NABEEL USED TO WORK FOR the Americans in Iraq. He was a security team leader for the Research Triangle Institute, a U.S. contractor that was paid more than half-a-billion dollars to run “local governance programs” throughout the country. He survived three car-bombing attempts. “I was lucky,” he says nonchalantly.

But as GIs began to exit Iraq in 2011, he knew that his luck would not last. Nabeel says that some guys threatened him: “We will kill your son. We will get revenge when the Americans leave Iraq.” Nabeel didn’t need much more encouragement, given the collapse of public services that had made life arduous, so he applied for a special immigration visa for Iraqis employed on behalf of the U.S. government. With his family, he immigrated to El Cajon, California, in July 2011.

He expected a warm welcome and a decent standard of living for helping the war effort.

“When I came to the United States, I thought I would be better than the prime minister in Iraq,” recalls Nabeel. “Now, I am jealous of the street cleaner.”

Six friends of his nod in agreement. They are sitting in a sparsely furnished office in El Cajon, a city of 101,000 residents east of San Diego. The door says Babylon Design and Printing, but they jokingly call it the “Babylon coffee shop.” Outside, palm trees stand still in the damp night air. Inside hang oil paintings of Middle Eastern marketplaces and rural life.

■ Raw records:

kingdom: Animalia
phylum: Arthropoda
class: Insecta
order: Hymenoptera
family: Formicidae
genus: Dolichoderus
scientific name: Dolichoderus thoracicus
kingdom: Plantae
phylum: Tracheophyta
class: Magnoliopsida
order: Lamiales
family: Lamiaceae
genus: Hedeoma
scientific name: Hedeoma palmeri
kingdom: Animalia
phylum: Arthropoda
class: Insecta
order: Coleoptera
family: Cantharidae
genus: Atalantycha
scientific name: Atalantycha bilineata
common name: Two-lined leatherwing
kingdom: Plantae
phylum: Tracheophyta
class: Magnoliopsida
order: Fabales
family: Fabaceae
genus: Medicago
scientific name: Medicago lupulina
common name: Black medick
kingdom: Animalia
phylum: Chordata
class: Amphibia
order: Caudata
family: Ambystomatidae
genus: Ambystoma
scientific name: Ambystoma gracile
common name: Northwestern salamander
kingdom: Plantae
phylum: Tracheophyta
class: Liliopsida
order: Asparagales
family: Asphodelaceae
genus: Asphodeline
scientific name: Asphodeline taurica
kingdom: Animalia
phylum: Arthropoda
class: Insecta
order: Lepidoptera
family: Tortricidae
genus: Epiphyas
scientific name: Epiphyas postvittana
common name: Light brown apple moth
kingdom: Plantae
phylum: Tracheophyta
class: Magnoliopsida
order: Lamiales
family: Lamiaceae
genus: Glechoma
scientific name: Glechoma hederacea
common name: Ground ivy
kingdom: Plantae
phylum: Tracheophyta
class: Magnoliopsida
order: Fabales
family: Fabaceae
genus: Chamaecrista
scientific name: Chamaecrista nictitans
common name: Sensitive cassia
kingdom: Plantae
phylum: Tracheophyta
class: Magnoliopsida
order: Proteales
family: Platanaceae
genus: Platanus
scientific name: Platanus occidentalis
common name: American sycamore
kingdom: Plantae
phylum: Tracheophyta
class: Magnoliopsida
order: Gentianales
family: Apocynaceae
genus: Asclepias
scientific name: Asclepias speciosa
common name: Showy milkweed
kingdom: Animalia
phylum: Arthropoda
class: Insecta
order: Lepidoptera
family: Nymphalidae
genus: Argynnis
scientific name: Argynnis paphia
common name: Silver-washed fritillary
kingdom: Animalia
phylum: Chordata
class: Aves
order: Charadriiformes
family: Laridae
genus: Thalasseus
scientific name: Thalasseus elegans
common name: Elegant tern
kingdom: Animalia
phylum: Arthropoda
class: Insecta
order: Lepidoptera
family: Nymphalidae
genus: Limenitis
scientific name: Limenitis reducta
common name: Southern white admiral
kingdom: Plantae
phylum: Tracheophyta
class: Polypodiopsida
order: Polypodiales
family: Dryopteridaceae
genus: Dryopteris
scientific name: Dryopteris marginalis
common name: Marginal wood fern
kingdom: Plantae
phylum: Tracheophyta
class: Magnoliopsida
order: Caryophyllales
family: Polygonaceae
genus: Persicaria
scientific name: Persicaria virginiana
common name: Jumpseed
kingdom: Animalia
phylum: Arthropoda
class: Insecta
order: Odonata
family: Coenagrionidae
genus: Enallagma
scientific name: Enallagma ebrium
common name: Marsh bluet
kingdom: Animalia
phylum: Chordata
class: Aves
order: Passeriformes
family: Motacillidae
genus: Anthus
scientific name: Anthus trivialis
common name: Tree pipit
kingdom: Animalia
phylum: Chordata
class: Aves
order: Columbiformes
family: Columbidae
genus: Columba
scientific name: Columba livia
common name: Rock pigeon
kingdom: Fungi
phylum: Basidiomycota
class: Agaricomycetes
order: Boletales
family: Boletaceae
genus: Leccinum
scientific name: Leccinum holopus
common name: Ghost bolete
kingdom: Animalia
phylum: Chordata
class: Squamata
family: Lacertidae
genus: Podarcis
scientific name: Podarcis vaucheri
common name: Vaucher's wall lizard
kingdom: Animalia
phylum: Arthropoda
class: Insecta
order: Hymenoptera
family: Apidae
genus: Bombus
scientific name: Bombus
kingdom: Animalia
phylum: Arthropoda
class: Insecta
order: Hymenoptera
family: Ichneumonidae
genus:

■ Problem set:
**1.** Name every geographic place (country, state or city) mentioned in the passage about Nabeel.
**2.** Retype the passage about Nabeel from "NABEEL USED TO" up to and including "in July 2011.".

■ Expected responses:
**1.**
- Iraq
- El Cajon
- California
- United States
- San Diego

**2.**
NABEEL USED TO WORK FOR the Americans in Iraq. He was a security team leader for the Research Triangle Institute, a U.S. contractor that was paid more than half-a-billion dollars to run “local governance programs” throughout the country. He survived three car-bombing attempts. “I was lucky,” he says nonchalantly.

But as GIs began to exit Iraq in 2011, he knew that his luck would not last. Nabeel says that some guys threatened him: “We will kill your son. We will get revenge when the Americans leave Iraq.” Nabeel didn’t need much more encouragement, given the collapse of public services that had made life arduous, so he applied for a special immigration visa for Iraqis employed on behalf of the U.S. government. With his family, he immigrated to El Cajon, California, in July 2011.